**TASK INSTRUCTIONS**:
Copy out every one of the lines below, character for character, with nothing changed.

##### RECORD LIST

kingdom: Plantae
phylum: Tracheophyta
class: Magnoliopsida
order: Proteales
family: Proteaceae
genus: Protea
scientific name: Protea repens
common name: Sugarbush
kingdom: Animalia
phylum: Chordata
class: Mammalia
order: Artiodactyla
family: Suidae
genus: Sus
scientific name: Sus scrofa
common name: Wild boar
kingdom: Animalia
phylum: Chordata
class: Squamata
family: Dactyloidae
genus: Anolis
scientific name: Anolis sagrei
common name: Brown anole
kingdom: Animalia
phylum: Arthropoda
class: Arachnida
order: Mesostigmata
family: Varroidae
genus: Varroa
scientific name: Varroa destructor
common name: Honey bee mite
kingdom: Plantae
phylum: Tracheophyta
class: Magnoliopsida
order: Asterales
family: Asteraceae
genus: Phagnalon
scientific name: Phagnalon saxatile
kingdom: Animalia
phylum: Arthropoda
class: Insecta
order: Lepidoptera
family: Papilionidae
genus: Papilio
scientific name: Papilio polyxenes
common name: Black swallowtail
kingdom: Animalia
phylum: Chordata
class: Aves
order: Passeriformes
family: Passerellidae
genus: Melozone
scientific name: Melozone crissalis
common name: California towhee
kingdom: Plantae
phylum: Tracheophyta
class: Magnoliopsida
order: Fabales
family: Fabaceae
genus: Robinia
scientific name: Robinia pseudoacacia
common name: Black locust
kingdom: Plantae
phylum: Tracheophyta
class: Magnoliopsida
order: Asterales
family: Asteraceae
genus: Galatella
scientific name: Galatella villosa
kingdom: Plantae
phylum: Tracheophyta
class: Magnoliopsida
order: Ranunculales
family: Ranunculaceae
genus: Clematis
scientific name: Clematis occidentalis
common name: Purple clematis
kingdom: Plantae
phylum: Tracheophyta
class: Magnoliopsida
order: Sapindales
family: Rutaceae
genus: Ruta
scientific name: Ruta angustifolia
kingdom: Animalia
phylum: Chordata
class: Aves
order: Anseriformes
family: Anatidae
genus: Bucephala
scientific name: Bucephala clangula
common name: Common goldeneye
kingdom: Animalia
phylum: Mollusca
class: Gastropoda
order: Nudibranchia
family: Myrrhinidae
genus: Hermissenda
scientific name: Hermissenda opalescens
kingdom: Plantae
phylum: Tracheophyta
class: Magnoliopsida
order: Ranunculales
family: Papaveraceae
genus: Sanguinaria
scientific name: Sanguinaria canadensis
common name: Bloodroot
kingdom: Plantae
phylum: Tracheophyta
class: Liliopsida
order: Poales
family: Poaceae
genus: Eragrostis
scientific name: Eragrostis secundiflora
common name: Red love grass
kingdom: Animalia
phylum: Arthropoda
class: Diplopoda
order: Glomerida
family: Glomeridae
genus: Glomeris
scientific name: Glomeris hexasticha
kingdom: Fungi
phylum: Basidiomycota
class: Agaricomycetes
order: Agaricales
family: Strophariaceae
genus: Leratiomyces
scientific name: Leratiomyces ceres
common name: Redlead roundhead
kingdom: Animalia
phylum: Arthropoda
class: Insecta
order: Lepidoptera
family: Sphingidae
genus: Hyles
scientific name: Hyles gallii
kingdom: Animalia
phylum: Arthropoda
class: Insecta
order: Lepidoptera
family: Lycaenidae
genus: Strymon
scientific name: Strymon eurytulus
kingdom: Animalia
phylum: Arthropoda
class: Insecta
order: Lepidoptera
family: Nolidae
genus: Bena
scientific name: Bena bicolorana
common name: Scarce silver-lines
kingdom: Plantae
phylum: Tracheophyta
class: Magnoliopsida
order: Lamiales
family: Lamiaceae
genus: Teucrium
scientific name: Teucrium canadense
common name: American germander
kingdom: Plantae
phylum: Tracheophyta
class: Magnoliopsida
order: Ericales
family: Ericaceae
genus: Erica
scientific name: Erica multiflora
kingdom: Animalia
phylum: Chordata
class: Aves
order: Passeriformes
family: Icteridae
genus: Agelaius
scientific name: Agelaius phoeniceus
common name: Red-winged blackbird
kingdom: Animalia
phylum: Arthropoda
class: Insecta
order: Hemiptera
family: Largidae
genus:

##########

**SOLUTION FOR THIS TASK**:
kingdom: Plantae
phylum: Tracheophyta
class: Magnoliopsida
order: Proteales
family: Proteaceae
genus: Protea
scientific name: Protea repens
common name: Sugarbush
kingdom: Animalia
phylum: Chordata
class: Mammalia
order: Artiodactyla
family: Suidae
genus: Sus
scientific name: Sus scrofa
common name: Wild boar
kingdom: Animalia
phylum: Chordata
class: Squamata
family: Dactyloidae
genus: Anolis
scientific name: Anolis sagrei
common name: Brown anole
kingdom: Animalia
phylum: Arthropoda
class: Arachnida
order: Mesostigmata
family: Varroidae
genus: Varroa
scientific name: Varroa destructor
common name: Honey bee mite
kingdom: Plantae
phylum: Tracheophyta
class: Magnoliopsida
order: Asterales
family: Asteraceae
genus: Phagnalon
scientific name: Phagnalon saxatile
kingdom: Animalia
phylum: Arthropoda
class: Insecta
order: Lepidoptera
family: Papilionidae
genus: Papilio
scientific name: Papilio polyxenes
common name: Black swallowtail
kingdom: Animalia
phylum: Chordata
class: Aves
order: Passeriformes
family: Passerellidae
genus: Melozone
scientific name: Melozone crissalis
common name: California towhee
kingdom: Plantae
phylum: Tracheophyta
class: Magnoliopsida
order: Fabales
family: Fabaceae
genus: Robinia
scientific name: Robinia pseudoacacia
common name: Black locust
kingdom: Plantae
phylum: Tracheophyta
class: Magnoliopsida
order: Asterales
family: Asteraceae
genus: Galatella
scientific name: Galatella villosa
kingdom: Plantae
phylum: Tracheophyta
class: Magnoliopsida
order: Ranunculales
family: Ranunculaceae
genus: Clematis
scientific name: Clematis occidentalis
common name: Purple clematis
kingdom: Plantae
phylum: Tracheophyta
class: Magnoliopsida
order: Sapindales
family: Rutaceae
genus: Ruta
scientific name: Ruta angustifolia
kingdom: Animalia
phylum: Chordata
class: Aves
order: Anseriformes
family: Anatidae
genus: Bucephala
scientific name: Bucephala clangula
common name: Common goldeneye
kingdom: Animalia
phylum: Mollusca
class: Gastropoda
order: Nudibranchia
family: Myrrhinidae
genus: Hermissenda
scientific name: Hermissenda opalescens
kingdom: Plantae
phylum: Tracheophyta
class: Magnoliopsida
order: Ranunculales
family: Papaveraceae
genus: Sanguinaria
scientific name: Sanguinaria canadensis
common name: Bloodroot
kingdom: Plantae
phylum: Tracheophyta
class: Liliopsida
order: Poales
family: Poaceae
genus: Eragrostis
scientific name: Eragrostis secundiflora
common name: Red love grass
kingdom: Animalia
phylum: Arthropoda
class: Diplopoda
order: Glomerida
family: Glomeridae
genus: Glomeris
scientific name: Glomeris hexasticha
kingdom: Fungi
phylum: Basidiomycota
class: Agaricomycetes
order: Agaricales
family: Strophariaceae
genus: Leratiomyces
scientific name: Leratiomyces ceres
common name: Redlead roundhead
kingdom: Animalia
phylum: Arthropoda
class: Insecta
order: Lepidoptera
family: Sphingidae
genus: Hyles
scientific name: Hyles gallii
kingdom: Animalia
phylum: Arthropoda
class: Insecta
order: Lepidoptera
family: Lycaenidae
genus: Strymon
scientific name: Strymon eurytulus
kingdom: Animalia
phylum: Arthropoda
class: Insecta
order: Lepidoptera
family: Nolidae
genus: Bena
scientific name: Bena bicolorana
common name: Scarce silver-lines
kingdom: Plantae
phylum: Tracheophyta
class: Magnoliopsida
order: Lamiales
family: Lamiaceae
genus: Teucrium
scientific name: Teucrium canadense
common name: American germander
kingdom: Plantae
phylum: Tracheophyta
class: Magnoliopsida
order: Ericales
family: Ericaceae
genus: Erica
scientific name: Erica multiflora
kingdom: Animalia
phylum: Chordata
class: Aves
order: Passeriformes
family: Icteridae
genus: Agelaius
scientific name: Agelaius phoeniceus
common name: Red-winged blackbird
kingdom: Animalia
phylum: Arthropoda
class: Insecta
order: Hemiptera
family: Largidae
genus:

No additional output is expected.